**Work to be completed**
Exactly as they appear below, repeat the lines from the one with "Get Moods 3 →" through the one with "move fast. Audience", and no others.

[Stored data entries]
■ ■ ■ ■ ■
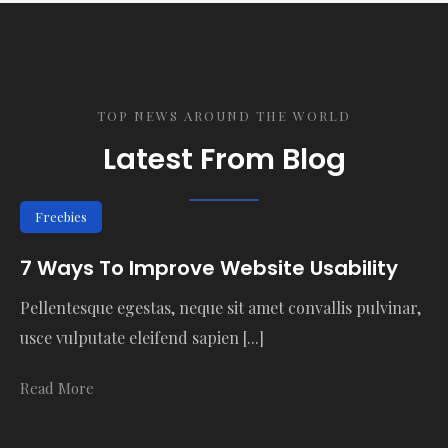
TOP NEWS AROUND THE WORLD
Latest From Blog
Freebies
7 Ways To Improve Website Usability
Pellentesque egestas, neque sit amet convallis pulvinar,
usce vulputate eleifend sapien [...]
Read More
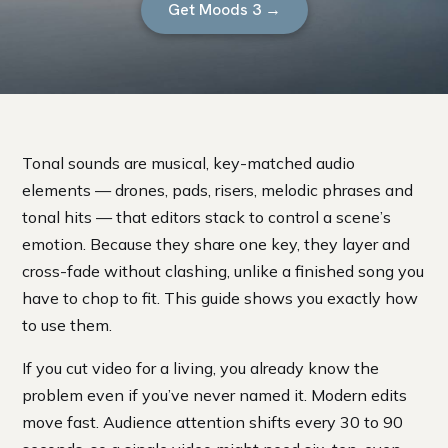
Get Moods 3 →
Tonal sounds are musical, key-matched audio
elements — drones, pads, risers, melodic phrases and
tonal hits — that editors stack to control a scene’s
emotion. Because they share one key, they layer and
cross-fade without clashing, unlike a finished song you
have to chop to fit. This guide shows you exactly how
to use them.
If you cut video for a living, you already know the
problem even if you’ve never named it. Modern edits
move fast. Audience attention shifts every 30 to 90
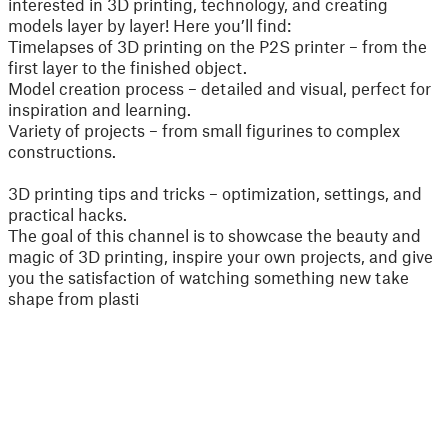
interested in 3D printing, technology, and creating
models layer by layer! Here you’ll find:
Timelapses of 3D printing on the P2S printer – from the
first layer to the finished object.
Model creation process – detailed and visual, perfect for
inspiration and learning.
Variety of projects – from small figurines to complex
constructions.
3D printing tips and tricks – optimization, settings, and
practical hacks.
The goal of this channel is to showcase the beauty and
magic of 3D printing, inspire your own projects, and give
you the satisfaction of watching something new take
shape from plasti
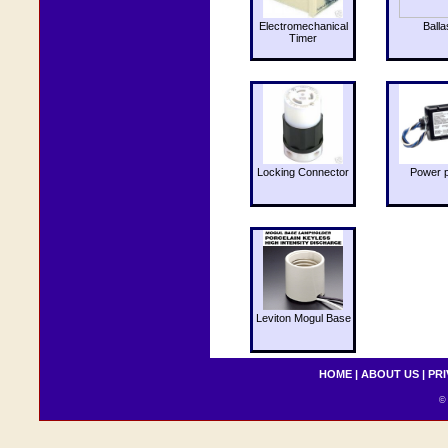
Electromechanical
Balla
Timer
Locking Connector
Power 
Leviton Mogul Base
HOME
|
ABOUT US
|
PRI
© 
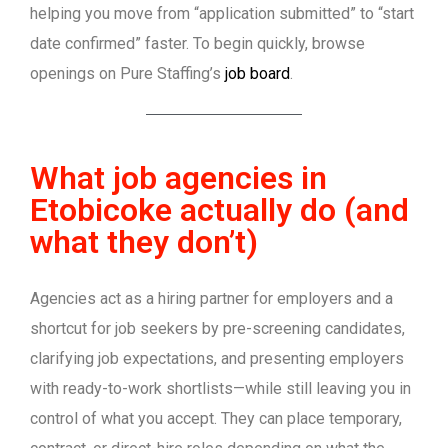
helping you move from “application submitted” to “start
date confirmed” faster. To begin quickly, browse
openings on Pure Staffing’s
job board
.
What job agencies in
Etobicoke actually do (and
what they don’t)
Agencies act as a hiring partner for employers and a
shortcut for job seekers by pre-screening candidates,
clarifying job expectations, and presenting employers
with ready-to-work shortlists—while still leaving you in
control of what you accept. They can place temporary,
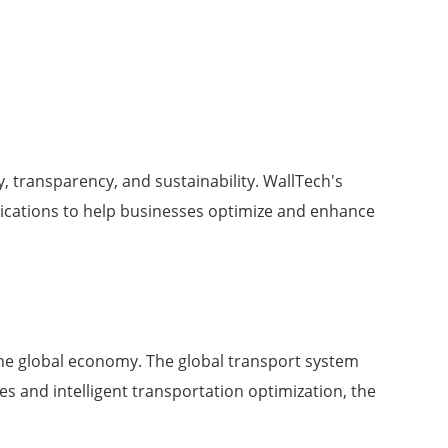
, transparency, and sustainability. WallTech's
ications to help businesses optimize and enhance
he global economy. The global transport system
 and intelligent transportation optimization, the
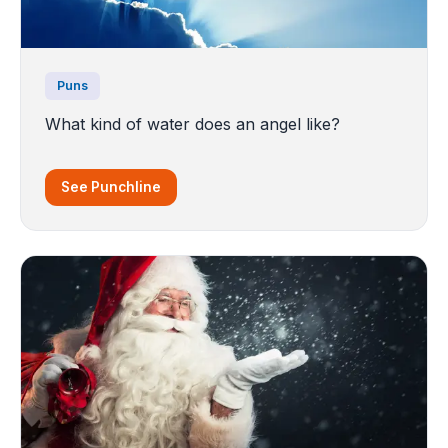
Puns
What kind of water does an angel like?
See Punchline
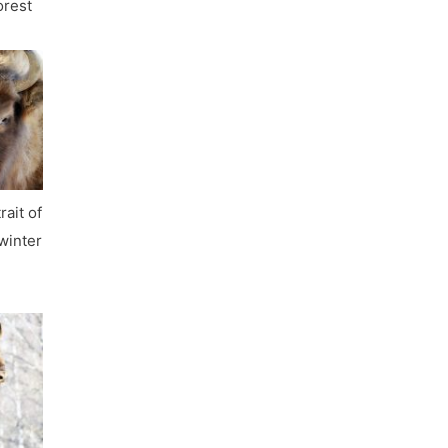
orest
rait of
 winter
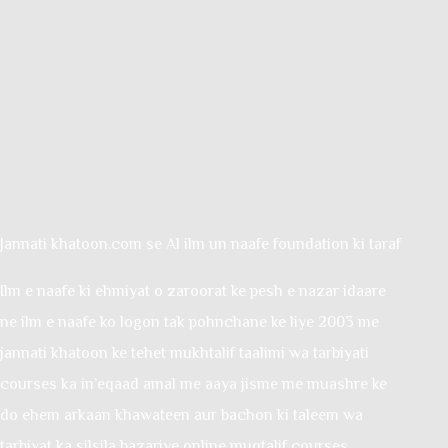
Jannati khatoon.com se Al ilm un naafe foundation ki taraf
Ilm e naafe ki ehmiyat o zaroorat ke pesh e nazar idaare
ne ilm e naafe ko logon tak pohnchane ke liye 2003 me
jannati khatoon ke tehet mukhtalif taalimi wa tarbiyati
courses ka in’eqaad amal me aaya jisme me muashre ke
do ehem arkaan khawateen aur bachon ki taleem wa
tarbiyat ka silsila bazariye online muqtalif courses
■ ■ ■ ■ ■
**Response to the task**
Get Moods 3 →
Tonal sounds are musical, key-matched audio
elements — drones, pads, risers, melodic phrases and
tonal hits — that editors stack to control a scene’s
emotion. Because they share one key, they layer and
cross-fade without clashing, unlike a finished song you
have to chop to fit. This guide shows you exactly how
to use them.
If you cut video for a living, you already know the
problem even if you’ve never named it. Modern edits
move fast. Audience attention shifts every 30 to 90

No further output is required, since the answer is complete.